Imagine è molto più di un inno contro la guerra. Il brano di John Lennon porta a fare tantissime riflessioni
CESENA. Imagine di John Lennon ha compiuto 50 anni. È uno straordinario inno contro la guerra. Il leggendario musicista immagina un mondo migliore, dove non ci siano più guerre ma solo essere umani che vivono in pace.
L’ho sempre adorata. Sia quando ero un giovane idealista che sognava di veleggiare sulla Tinca (la barca de “La stanza del vescovo”), ma anche quando la concretezza ha preso il posto dei voli pindarici. E non poteva essere altrimenti in quanto quella melodia e quelle parole di speranza sono riuscite (e continuano a farlo) a far sognare un mondo diverso.
Il brano è ritenuto un inno alla pace e alla fratellanza tra gli esseri umani che sono invitati ad abbassare l’ascia di guerra e a diventare un tutt’uno. È giusto che sia così, ma forse è di più.
Fra le tante c’è una frase che fa riflettere “un mondo senza avidità”. È nelle strofe finali e rafforza il concetto politico: immagina un mondo senza proprietà, dove non ci siano fame o avidità, una fratellanza di uomini che condividono il mondo. Può essere considerato un messaggio evangelico, ma anche socialista. Forse Lennon ce lo mise perché all’epoca era molto interessato alla controcultura e alla contestazione. Però, adesso, dopo 50 anni, quella frase è ancora più attuale. È chiaro, stiamo parlando di utopia. Non può esistere un mondo senza avidità. Ma l’impressione è che si stia superando il limite di guardia nella misura in cui avidità fa rima con consumismo che poi diventa effimero.
Siamo entrati in un girone infernale dal quale faticheremo ad uscirne. Non ci siamo riusciti dopo la crisi del 2008, provocata proprio dal consumismo, e non ci fermerà neppure il Covid. Anzi, il via libera dopo la lunga pausa forzata potrebbe essere la molla per dar libero sfogo a tutte le nostre voglie represse. Per certi versi è giusto che sia così, il mondo senza consumismo faticherebbe ad esistere. Però tutti dovremmo aver la capacità di dare un colpo di freno.

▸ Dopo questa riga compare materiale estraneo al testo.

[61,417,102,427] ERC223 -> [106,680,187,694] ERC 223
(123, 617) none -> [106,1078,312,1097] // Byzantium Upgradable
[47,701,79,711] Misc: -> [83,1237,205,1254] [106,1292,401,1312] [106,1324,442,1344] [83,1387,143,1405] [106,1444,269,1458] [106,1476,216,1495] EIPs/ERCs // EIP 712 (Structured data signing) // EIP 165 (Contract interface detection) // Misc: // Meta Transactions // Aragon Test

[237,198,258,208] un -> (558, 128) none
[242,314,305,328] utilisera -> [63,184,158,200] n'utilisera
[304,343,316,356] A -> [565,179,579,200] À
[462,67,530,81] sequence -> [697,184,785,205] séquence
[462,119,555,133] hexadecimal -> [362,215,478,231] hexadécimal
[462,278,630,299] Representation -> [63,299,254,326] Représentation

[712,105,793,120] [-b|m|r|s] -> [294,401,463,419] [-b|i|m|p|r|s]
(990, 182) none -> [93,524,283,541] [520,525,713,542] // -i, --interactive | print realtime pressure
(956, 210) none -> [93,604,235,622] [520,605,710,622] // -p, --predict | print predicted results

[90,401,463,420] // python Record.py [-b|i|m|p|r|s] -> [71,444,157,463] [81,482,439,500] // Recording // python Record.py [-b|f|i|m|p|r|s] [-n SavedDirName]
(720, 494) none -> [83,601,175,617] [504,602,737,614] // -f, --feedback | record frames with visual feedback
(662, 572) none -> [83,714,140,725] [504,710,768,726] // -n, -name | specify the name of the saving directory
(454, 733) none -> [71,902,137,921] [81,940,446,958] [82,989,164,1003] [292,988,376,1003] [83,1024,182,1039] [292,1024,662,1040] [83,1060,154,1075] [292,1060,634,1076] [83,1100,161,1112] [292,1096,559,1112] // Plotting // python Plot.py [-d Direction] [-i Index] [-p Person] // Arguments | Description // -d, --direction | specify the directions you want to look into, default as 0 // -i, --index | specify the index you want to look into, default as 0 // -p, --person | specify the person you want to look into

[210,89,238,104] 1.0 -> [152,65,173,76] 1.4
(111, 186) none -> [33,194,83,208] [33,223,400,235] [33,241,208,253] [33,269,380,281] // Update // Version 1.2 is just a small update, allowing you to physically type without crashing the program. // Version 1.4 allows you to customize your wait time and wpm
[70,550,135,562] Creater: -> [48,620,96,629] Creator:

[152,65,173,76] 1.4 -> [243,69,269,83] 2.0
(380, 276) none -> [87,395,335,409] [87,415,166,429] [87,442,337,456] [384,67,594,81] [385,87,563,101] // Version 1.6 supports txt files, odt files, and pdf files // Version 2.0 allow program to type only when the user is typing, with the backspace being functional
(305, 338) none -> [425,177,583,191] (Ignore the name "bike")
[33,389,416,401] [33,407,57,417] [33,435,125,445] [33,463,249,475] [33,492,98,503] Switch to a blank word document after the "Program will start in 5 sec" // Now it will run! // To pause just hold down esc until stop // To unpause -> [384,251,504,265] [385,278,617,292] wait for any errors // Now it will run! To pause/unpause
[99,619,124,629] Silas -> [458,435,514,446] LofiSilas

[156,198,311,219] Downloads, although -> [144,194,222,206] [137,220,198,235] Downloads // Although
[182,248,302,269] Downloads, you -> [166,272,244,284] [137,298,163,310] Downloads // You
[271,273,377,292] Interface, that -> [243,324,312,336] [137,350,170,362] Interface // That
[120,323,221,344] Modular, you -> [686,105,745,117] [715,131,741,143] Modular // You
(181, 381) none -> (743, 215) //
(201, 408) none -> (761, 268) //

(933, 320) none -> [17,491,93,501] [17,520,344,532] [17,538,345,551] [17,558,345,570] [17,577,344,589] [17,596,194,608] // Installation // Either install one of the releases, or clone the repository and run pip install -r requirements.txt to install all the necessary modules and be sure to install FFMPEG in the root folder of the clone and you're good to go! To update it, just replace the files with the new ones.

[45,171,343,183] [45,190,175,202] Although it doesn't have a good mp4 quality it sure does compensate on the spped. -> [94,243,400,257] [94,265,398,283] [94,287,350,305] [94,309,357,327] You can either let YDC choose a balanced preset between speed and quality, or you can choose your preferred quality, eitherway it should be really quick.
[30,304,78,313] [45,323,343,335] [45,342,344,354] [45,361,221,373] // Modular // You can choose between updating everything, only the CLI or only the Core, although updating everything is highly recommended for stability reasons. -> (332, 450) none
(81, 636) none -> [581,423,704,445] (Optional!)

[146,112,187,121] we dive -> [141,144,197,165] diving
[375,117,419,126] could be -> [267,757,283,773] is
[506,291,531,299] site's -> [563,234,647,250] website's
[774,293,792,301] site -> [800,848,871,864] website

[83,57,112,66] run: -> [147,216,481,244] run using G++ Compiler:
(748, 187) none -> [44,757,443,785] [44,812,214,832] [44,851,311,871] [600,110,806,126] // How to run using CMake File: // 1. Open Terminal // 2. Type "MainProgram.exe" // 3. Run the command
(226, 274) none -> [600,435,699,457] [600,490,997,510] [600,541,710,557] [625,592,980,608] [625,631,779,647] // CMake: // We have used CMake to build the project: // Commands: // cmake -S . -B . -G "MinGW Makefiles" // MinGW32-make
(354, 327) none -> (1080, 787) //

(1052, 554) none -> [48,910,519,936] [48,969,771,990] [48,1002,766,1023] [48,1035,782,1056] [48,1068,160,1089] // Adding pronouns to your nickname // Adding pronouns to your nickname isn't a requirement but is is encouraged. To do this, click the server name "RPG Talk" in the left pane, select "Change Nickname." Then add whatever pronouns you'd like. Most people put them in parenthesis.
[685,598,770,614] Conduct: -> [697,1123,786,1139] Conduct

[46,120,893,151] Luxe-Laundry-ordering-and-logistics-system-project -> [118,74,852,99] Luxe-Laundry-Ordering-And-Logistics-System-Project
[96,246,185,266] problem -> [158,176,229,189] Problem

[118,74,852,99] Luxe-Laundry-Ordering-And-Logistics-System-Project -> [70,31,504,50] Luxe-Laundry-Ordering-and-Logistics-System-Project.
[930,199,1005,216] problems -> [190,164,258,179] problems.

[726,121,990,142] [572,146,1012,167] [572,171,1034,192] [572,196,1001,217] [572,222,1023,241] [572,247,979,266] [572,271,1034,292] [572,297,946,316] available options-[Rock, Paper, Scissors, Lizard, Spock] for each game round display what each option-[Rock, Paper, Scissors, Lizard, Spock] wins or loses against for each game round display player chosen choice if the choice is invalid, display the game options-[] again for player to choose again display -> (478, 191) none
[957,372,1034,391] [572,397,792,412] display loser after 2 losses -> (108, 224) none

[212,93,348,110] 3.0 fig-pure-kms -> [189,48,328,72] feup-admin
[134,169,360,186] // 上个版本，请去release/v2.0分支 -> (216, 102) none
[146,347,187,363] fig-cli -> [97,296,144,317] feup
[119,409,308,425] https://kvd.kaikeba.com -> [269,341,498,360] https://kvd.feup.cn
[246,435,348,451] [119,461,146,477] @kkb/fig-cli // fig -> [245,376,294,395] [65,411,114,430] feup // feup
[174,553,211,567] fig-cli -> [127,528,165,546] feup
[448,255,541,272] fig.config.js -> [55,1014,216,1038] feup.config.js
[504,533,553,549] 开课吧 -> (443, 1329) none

Ha ragione Terzani quando scrive che il mondo “è diventato un grande luna park”. E se è così è perché noi lo abbiamo voluto, perché siamo sempre più alla ricerca dell’effimero soprattutto per soddisfare le nostre ambizioni, il nostro ego.
Nel 2008 sembravamo essere arrivati al punto di non ritorno. Il refrain era: serve resettare. A ben vedere però non è successo. Lo ha dovuto fare chi è stato travolto dalle contingenze economiche. Per gli altri è cambiato poco o niente. Poi è arrivato il Covid. Anche in questo caso i buoni propositi stanno andando a farsi friggere. Spinta dall’ego la ruota dell’avidità continua stritolarci. E poco importa se a farlo siamo sempre meno. Chi resta indietro è ben presto dimenticato e gli altri sono sufficienti per far alimentare il grande luna park. “The show must go on” (lo spettacolo deve continuare) e poco importa se c’è chi rimane indietro, se il pianeta è sempre più sofferente e aumenta il divario fra ricchi e poveri.